Drawing the Lewis Structure for ClO3-

Viewing Notes:

  • The Lewis structure for ClO3- requires you to place Chlorine (Cl) in the center of the structure since it is the most electronegative.
  • You might think you've got the correct Lewis structure for ClO3- at first. Remember, Chlorine is in Period 3 and can hold more than 8 valence electrons.
  • You'll want to calculate the formal charges on each atom to make sure you have the best Lewis structure for ClO3-.
  • There are a total of 26 valence electrons for ClO3-.
  • Remember to put brackets around the Lewis structure, along with a negative sign, to show that it is an ion.

Transcript: Let's do the ClO3- Lewis structure. Chlorine has 7 valence electrons; plus 6 for Oxygen, times 3; and this up here means we have another valence electron for a total of 26 valence electrons. Chlorine is the least electronegative, that goes in the center. Oxygens around it. Two valence electrons to form chemical bonds between the atoms. We've used 6. And then around the outside atoms, 8, 10, 24; we have 2 left over there, we'll put them down here to complete the octet for Chlorine. So we've used all 26 valence electrons, and each of the atoms now has an octet.
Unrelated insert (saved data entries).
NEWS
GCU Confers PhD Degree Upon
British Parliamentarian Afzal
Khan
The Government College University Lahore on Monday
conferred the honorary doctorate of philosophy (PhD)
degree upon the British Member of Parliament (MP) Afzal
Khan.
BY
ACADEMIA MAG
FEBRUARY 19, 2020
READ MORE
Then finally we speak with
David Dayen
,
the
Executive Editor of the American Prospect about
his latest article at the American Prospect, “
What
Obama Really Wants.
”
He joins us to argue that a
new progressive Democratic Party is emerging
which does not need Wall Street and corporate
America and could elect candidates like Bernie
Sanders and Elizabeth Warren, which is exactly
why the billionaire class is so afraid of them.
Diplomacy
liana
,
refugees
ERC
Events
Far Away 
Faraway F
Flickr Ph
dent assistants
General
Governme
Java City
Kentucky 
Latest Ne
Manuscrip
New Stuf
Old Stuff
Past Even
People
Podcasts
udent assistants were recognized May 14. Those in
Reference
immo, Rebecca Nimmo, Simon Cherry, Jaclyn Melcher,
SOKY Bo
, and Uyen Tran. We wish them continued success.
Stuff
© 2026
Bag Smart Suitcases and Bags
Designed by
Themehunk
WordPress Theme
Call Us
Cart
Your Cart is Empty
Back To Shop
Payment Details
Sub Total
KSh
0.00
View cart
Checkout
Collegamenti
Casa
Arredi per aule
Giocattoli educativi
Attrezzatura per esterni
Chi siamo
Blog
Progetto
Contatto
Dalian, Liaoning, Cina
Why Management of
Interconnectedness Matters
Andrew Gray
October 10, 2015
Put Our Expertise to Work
So it looks pretty good, except Chlorine is in period 3 of the periodic table. That means that it can often hold more than 8 valence electrons, so we need to check our formal charges. Turns out our formal charges show that we have a +2 formal charge on the Chlorine and that the Oxygens each have a -1 formal charge. If you add that all up it does give you a -1 formal charge, which makes sense, but the closer the formal charges are to zero, the better the structure is.

Let's take a look and see how we can fix this. If I take these valence electrons right here and move them into the center for two Oxygens, that should take care of this +2 charge. So let's see what that does to our formal charges now that we've moved those in there to form a double bond. So by making those double bonds between this Oxygen and Chlorine and this one here, we now have a formal charge of zero on the Chlorine, and on these two Oxygens right here; while this Oxygen, the black one, has a -1 charge. That makes sense because the total charge here: negative 1, and this is negative 1 as well. One last thing: since it is an ion, we do need to put brackets around it to show that it is an and it has a negative charge.

And that represents the best structure for ClO3-. I'm Dr. B., and thanks for watching.